Dear Friend of Rare & Early Newspapers,

Welcome to the July edition of our member’s newsletter. This month we have a special set of Dewey Defeats Truman issues to offer, more issues added to our list of items priced at 50% off, additional reports of famous Hollywood deaths (Auction & Buy It Now), an updated link to items listed since our most recent catalog went to print, Catalog 260, and the most recent posts on the History’s Newsstand Blog. Please enjoy.
Dewey Defeats Truman: Just a few days ago we had the pleasure of adding a few more issues featuring the infamous Dewey Defeats Truman headline. As a result, we have decided to significantly discount two our our offerings:
Hollywood Stars: Over the past few weeks we have begun to explore a relatively new set of Los Angeles Times issues we’ve added to inventory – searching for the deaths of famous Hollywood celebrities. Since our last e-mail only a week ago, we have found quite a few more, some of which are currently listed via Auctions, and others available immediately through our website:
  • AUCTION (Deaths of Hollywood Celebrities) – including Anthony Perkins, Audrey Hepburn, Liberace, Cab Calloway, John Candy, Burt Lancaster, Marlene Dietrich, Barbara Stanwyck, Dean Martin, Orson Wells, Anne Baxter, Ava Gardner, William Holden, Ginger Rogers, Rock Hudson, Lana Turner, and more.
  • WEBSITE (Deaths of Hollywood Celebrities) – including Gilda Radner, Fred Astaire, Rita Hayworth, Cary Grant, Mary Pickford, Bette Davis, Natalie Wood, Robert Shaw, Alfred Hitchcock, Andy Kaufman, Jackie Gleason, Charlie Chaplin, Joan Crawford, John Belushi, Steve McQueen and more.
*Discounted Newspapers: An additional 100+ newspapers have been added to our list of items reduced in price by 50% (through August 14th), and may be viewed at: Discounted Newspapers. The prices shown already reflect the discount. Some of the noteworthy content includes: Emancipated slaves in Louisiana, the Battle of Bull Run, Greta Garbo, Betty Grable, Jesse Owens, Rube Barrow, Botany Bay, Daniel Mendoza, when the swastika became the symbol of Nazism, the first balloon flight across the English Channel, and more.
Catalog 260 continues to be available, and a number of great items still remain.
Recent Listings – Items which have been listed since our latest catalog went to print.

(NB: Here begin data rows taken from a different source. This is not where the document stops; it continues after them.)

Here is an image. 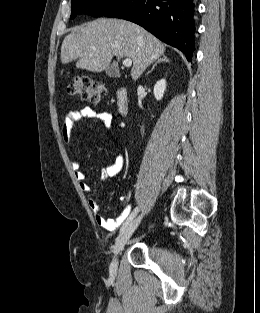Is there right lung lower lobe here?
I'll return each mask as SVG.
<instances>
[{
  "mask_svg": "<svg viewBox=\"0 0 260 313\" xmlns=\"http://www.w3.org/2000/svg\"><path fill=\"white\" fill-rule=\"evenodd\" d=\"M193 0H125L105 17L134 22L163 42L180 49L188 61L194 51Z\"/></svg>",
  "mask_w": 260,
  "mask_h": 313,
  "instance_id": "obj_1",
  "label": "right lung lower lobe"
}]
</instances>
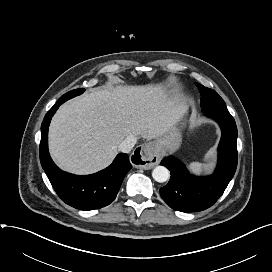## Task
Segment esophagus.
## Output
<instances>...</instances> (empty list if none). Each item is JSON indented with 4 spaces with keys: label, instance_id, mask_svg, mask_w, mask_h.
<instances>
[{
    "label": "esophagus",
    "instance_id": "esophagus-1",
    "mask_svg": "<svg viewBox=\"0 0 272 272\" xmlns=\"http://www.w3.org/2000/svg\"><path fill=\"white\" fill-rule=\"evenodd\" d=\"M161 154L155 143L147 142L132 154V162L136 168L149 170L159 163Z\"/></svg>",
    "mask_w": 272,
    "mask_h": 272
}]
</instances>
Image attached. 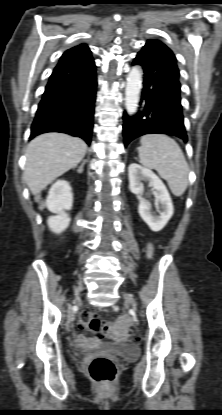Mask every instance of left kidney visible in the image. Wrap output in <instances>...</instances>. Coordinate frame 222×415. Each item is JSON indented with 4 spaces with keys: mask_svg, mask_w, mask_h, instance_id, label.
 Wrapping results in <instances>:
<instances>
[{
    "mask_svg": "<svg viewBox=\"0 0 222 415\" xmlns=\"http://www.w3.org/2000/svg\"><path fill=\"white\" fill-rule=\"evenodd\" d=\"M129 187L132 193L136 194L139 200L138 212L141 218L147 223L150 229L158 232L164 228L173 215L174 208L170 194L162 180L150 169L132 163L128 167ZM149 181L156 191L155 206L158 215L151 212V204L143 198L142 181Z\"/></svg>",
    "mask_w": 222,
    "mask_h": 415,
    "instance_id": "left-kidney-1",
    "label": "left kidney"
}]
</instances>
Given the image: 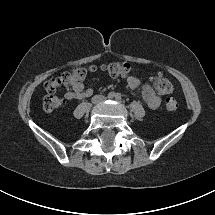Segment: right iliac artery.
Here are the masks:
<instances>
[{"mask_svg":"<svg viewBox=\"0 0 215 215\" xmlns=\"http://www.w3.org/2000/svg\"><path fill=\"white\" fill-rule=\"evenodd\" d=\"M114 96H115V93H114V92H110V93L108 94V98H109V99L114 98Z\"/></svg>","mask_w":215,"mask_h":215,"instance_id":"82829eb1","label":"right iliac artery"}]
</instances>
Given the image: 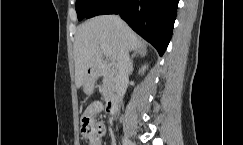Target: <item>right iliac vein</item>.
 I'll return each instance as SVG.
<instances>
[{"label": "right iliac vein", "instance_id": "obj_1", "mask_svg": "<svg viewBox=\"0 0 243 145\" xmlns=\"http://www.w3.org/2000/svg\"><path fill=\"white\" fill-rule=\"evenodd\" d=\"M123 145H135V144L129 141L127 138H123Z\"/></svg>", "mask_w": 243, "mask_h": 145}]
</instances>
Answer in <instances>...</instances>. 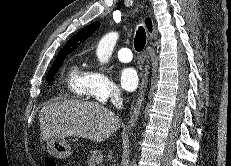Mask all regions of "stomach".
Masks as SVG:
<instances>
[{"label":"stomach","mask_w":231,"mask_h":166,"mask_svg":"<svg viewBox=\"0 0 231 166\" xmlns=\"http://www.w3.org/2000/svg\"><path fill=\"white\" fill-rule=\"evenodd\" d=\"M47 149L52 156L59 159H65L71 155V146L65 138L49 139Z\"/></svg>","instance_id":"stomach-1"}]
</instances>
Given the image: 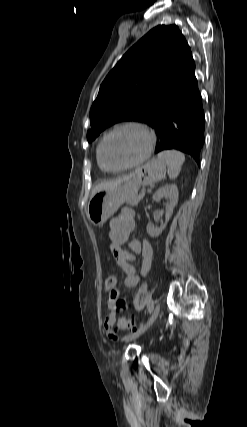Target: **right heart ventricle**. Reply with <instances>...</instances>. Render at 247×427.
Returning <instances> with one entry per match:
<instances>
[{
	"instance_id": "obj_1",
	"label": "right heart ventricle",
	"mask_w": 247,
	"mask_h": 427,
	"mask_svg": "<svg viewBox=\"0 0 247 427\" xmlns=\"http://www.w3.org/2000/svg\"><path fill=\"white\" fill-rule=\"evenodd\" d=\"M98 147H99V146H98ZM96 158H97V162H98L99 168H100L102 171H106V170L102 167V165H101V163H100V161H99V157H98V148H97V152H96Z\"/></svg>"
}]
</instances>
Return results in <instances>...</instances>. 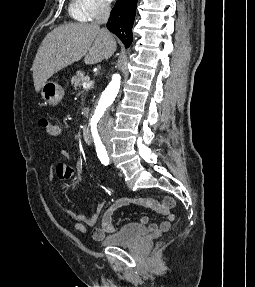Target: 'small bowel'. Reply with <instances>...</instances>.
Instances as JSON below:
<instances>
[{"mask_svg": "<svg viewBox=\"0 0 255 287\" xmlns=\"http://www.w3.org/2000/svg\"><path fill=\"white\" fill-rule=\"evenodd\" d=\"M61 156L64 159H69L70 157L69 152L65 150L61 151ZM55 175L61 180H68L73 177L74 171L66 164L59 163L56 166ZM53 179L54 174L51 173L49 176V180L52 181ZM132 203L150 208L164 216V220L160 224L149 225L148 229L151 233L155 235H160L167 232L171 228V225L175 220V215L172 212V209L175 206V200L168 196L164 197L160 201L152 198L122 197L107 206H105L104 204L98 205L96 211L91 216H86L70 210L65 211V215L73 223L74 229L76 231L86 233V227H92V237L96 240H100L104 237L106 233H112L116 230V227L113 224L114 211L122 206H126ZM99 219H101V227H95ZM140 223L142 225L148 224L149 217L142 216L140 218Z\"/></svg>", "mask_w": 255, "mask_h": 287, "instance_id": "small-bowel-1", "label": "small bowel"}]
</instances>
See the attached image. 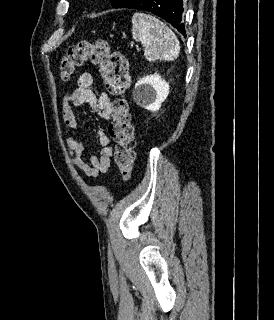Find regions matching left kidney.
Returning <instances> with one entry per match:
<instances>
[{
  "label": "left kidney",
  "mask_w": 274,
  "mask_h": 320,
  "mask_svg": "<svg viewBox=\"0 0 274 320\" xmlns=\"http://www.w3.org/2000/svg\"><path fill=\"white\" fill-rule=\"evenodd\" d=\"M170 86L159 74L145 76L134 86L133 98L145 110L158 112L169 94Z\"/></svg>",
  "instance_id": "left-kidney-1"
}]
</instances>
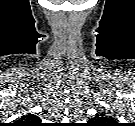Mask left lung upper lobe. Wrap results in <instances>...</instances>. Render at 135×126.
<instances>
[{"label":"left lung upper lobe","mask_w":135,"mask_h":126,"mask_svg":"<svg viewBox=\"0 0 135 126\" xmlns=\"http://www.w3.org/2000/svg\"><path fill=\"white\" fill-rule=\"evenodd\" d=\"M94 120L99 121V122H107L110 119H108L107 117H104L103 114H96V116L94 117Z\"/></svg>","instance_id":"1"}]
</instances>
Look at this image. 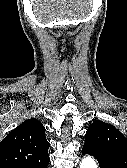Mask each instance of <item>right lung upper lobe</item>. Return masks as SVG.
<instances>
[{
  "label": "right lung upper lobe",
  "mask_w": 127,
  "mask_h": 168,
  "mask_svg": "<svg viewBox=\"0 0 127 168\" xmlns=\"http://www.w3.org/2000/svg\"><path fill=\"white\" fill-rule=\"evenodd\" d=\"M49 147L42 123L28 119L0 142V167L17 163L43 164L49 159Z\"/></svg>",
  "instance_id": "obj_1"
}]
</instances>
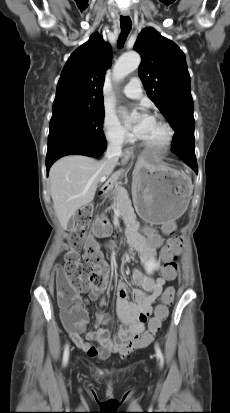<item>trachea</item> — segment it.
<instances>
[{"label":"trachea","mask_w":230,"mask_h":413,"mask_svg":"<svg viewBox=\"0 0 230 413\" xmlns=\"http://www.w3.org/2000/svg\"><path fill=\"white\" fill-rule=\"evenodd\" d=\"M120 26H121V35L119 38V47H121L124 44V41L128 34L131 31L132 28V22L128 16L123 17L121 16L120 18Z\"/></svg>","instance_id":"1"}]
</instances>
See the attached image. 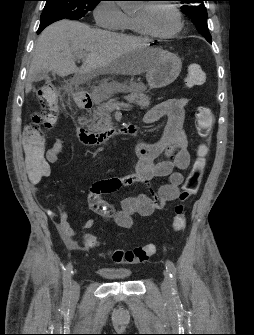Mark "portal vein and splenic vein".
I'll list each match as a JSON object with an SVG mask.
<instances>
[{
    "mask_svg": "<svg viewBox=\"0 0 254 335\" xmlns=\"http://www.w3.org/2000/svg\"><path fill=\"white\" fill-rule=\"evenodd\" d=\"M85 57L84 53H77L75 54V58L76 59H82ZM109 108H116V107H124V108H129L131 107L129 104L126 103H122V102H113V103H109L108 105Z\"/></svg>",
    "mask_w": 254,
    "mask_h": 335,
    "instance_id": "1",
    "label": "portal vein and splenic vein"
}]
</instances>
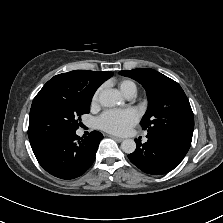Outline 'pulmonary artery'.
Instances as JSON below:
<instances>
[{
	"instance_id": "e3ab8cb5",
	"label": "pulmonary artery",
	"mask_w": 223,
	"mask_h": 223,
	"mask_svg": "<svg viewBox=\"0 0 223 223\" xmlns=\"http://www.w3.org/2000/svg\"><path fill=\"white\" fill-rule=\"evenodd\" d=\"M126 97L128 99H133L135 97V93L134 92H131V93L127 94Z\"/></svg>"
}]
</instances>
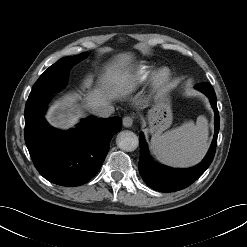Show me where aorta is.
<instances>
[{"label": "aorta", "mask_w": 247, "mask_h": 247, "mask_svg": "<svg viewBox=\"0 0 247 247\" xmlns=\"http://www.w3.org/2000/svg\"><path fill=\"white\" fill-rule=\"evenodd\" d=\"M116 143L121 150L131 152L138 147L139 140L134 132L126 130L117 135Z\"/></svg>", "instance_id": "762f6f07"}]
</instances>
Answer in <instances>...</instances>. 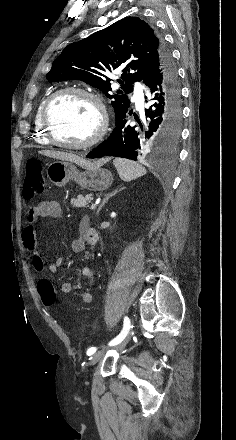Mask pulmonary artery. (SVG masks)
Returning <instances> with one entry per match:
<instances>
[{"label": "pulmonary artery", "mask_w": 236, "mask_h": 440, "mask_svg": "<svg viewBox=\"0 0 236 440\" xmlns=\"http://www.w3.org/2000/svg\"><path fill=\"white\" fill-rule=\"evenodd\" d=\"M143 86L141 85V83H137L136 87H135V94H134V100L137 103L138 106L142 105L143 102V98H142V93H143Z\"/></svg>", "instance_id": "obj_1"}]
</instances>
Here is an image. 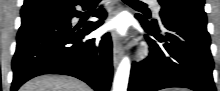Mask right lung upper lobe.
Returning a JSON list of instances; mask_svg holds the SVG:
<instances>
[{
    "label": "right lung upper lobe",
    "mask_w": 220,
    "mask_h": 91,
    "mask_svg": "<svg viewBox=\"0 0 220 91\" xmlns=\"http://www.w3.org/2000/svg\"><path fill=\"white\" fill-rule=\"evenodd\" d=\"M58 1H67V0H25L21 9V15L42 9H52L66 3V2H58Z\"/></svg>",
    "instance_id": "right-lung-upper-lobe-1"
}]
</instances>
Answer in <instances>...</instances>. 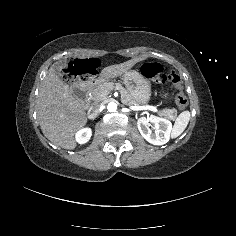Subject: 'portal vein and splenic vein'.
I'll list each match as a JSON object with an SVG mask.
<instances>
[{
    "label": "portal vein and splenic vein",
    "mask_w": 236,
    "mask_h": 236,
    "mask_svg": "<svg viewBox=\"0 0 236 236\" xmlns=\"http://www.w3.org/2000/svg\"><path fill=\"white\" fill-rule=\"evenodd\" d=\"M150 110V111H153V112H157V108L155 106H150V105H147V106H131L130 107V110L131 111H134V110Z\"/></svg>",
    "instance_id": "obj_1"
}]
</instances>
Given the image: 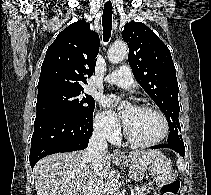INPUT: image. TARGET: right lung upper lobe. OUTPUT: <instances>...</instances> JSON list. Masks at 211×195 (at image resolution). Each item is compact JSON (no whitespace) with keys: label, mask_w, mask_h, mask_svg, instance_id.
<instances>
[{"label":"right lung upper lobe","mask_w":211,"mask_h":195,"mask_svg":"<svg viewBox=\"0 0 211 195\" xmlns=\"http://www.w3.org/2000/svg\"><path fill=\"white\" fill-rule=\"evenodd\" d=\"M99 36L90 24L78 20L59 33L48 47L41 67L38 92L54 89H83L95 70Z\"/></svg>","instance_id":"1"}]
</instances>
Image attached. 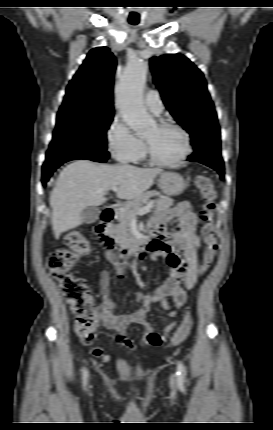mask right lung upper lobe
<instances>
[{
	"instance_id": "obj_1",
	"label": "right lung upper lobe",
	"mask_w": 273,
	"mask_h": 430,
	"mask_svg": "<svg viewBox=\"0 0 273 430\" xmlns=\"http://www.w3.org/2000/svg\"><path fill=\"white\" fill-rule=\"evenodd\" d=\"M115 68L116 60L107 47L92 49L69 82L60 109L113 112Z\"/></svg>"
}]
</instances>
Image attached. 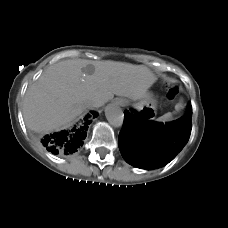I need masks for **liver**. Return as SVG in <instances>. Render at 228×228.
Instances as JSON below:
<instances>
[{"instance_id":"liver-1","label":"liver","mask_w":228,"mask_h":228,"mask_svg":"<svg viewBox=\"0 0 228 228\" xmlns=\"http://www.w3.org/2000/svg\"><path fill=\"white\" fill-rule=\"evenodd\" d=\"M86 60L69 59L48 67L24 98L25 124L36 132L67 126L82 114L87 101L103 106L114 95L133 101L143 99L157 77L144 65L95 61L94 72L85 74Z\"/></svg>"}]
</instances>
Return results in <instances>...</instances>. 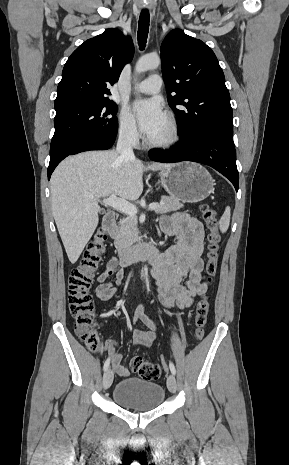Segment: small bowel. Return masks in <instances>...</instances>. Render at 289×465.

History’s Newsstand Blog (recent posts):

  • Are you smarter than a 17th century 5th grader? Math exercises within Gentleman’s Magazines…  As we continue to explore the diversity of content found on the pages of 18th and 19th century Gentleman’s Magazines, our attention was drawn to the abundance of Mathematical challenges found within many issues – particularly those from the 1700’s. Rather than opining on the difficulty level of the quests as opposed to what might be expected of the average reader of a common (blog) post or publication of the 21st century, especially since we have no idea as to the intended target audience. Instead, let’s just enjoy the challenge as if we were living just prior to the American War for Independence. The challenge: On a somewhat regular basis the publisher would provide a set of Mathematical exercises and invite their subscribers to submit solutions. These responses would then be printed… (continue reading)
  • Some things actually do change… One of the things that struck me while discussing the American Declaration of Independence and Constitution with my children earlier this month was the insight of the American forefather’s demonstrated in their framing of the foundation of this new experiment in self-rule. While some might point to the flaws found within many of the founding documents, procedures, underlying beliefs, and early practices to poke holes in our current state of government, truth be told the seeds of change were sewn throughout the fabric of this new society – avenues which have allowed for peaceful and rightful adjustments to be made over time. Sure, there were times when peaceful change took a backseat, however… (continue reading)
  • O Canada! The Traveler… Earlier this week I traveled to New York City by the way of The New York Times dated July 2, 1867 where I found the headline “The Dominion of Canada” with the subhead “Inauguration of the Confederation — A General Holiday — Lord Monck Sworn in — Review of Troops”. “This day has given birth to the political infant, the Dominion of Canada…” This was the announcement of the birth… (continue reading)
  • Victor Hugo – poetry in early 19th century Gentleman’s Magazines…  In our opinion, one of the early titles we come across, The Gentleman’s Magazine, is grossly underappreciated. This London “Reader’s Digest-sized” publication which spanned the early 18th through mid-19th centuries and was known for great reporting from throughout the world, was also pregnant with book reviews, poetry, mathematical challenges, birth and death notices, and an abundance of plates depicting everything from maps to sketches of rare animals, historical cathedrals, and notable men and women of the era. While we’ve written about this title in previous posts (view posts), our attention this time around is in regards to poetry – with a question. Whereas nearly every issue contains poetry of the period, the poets are often unknown to me, and therefore, rarely catch my eye. However, during the process… (continue reading)
  • Are Presidential proclamations for thanksgiving and prayer unconstitutional? Over the years we have written multiple posts featuring noteworthy Presidential proclamations for days of thanksgiving, humiliation, and prayer, and have listed quite a few on the Rare & Early Newspapers website. Not too long ago we came across an issue of The Boston Investigator for November 10, 1880 which contained an article focused on a view that such proclamations are/were unconstitutional. So, although we passionately disagree with this opinion, in an effort to be fair and balanced, we present… (continue reading)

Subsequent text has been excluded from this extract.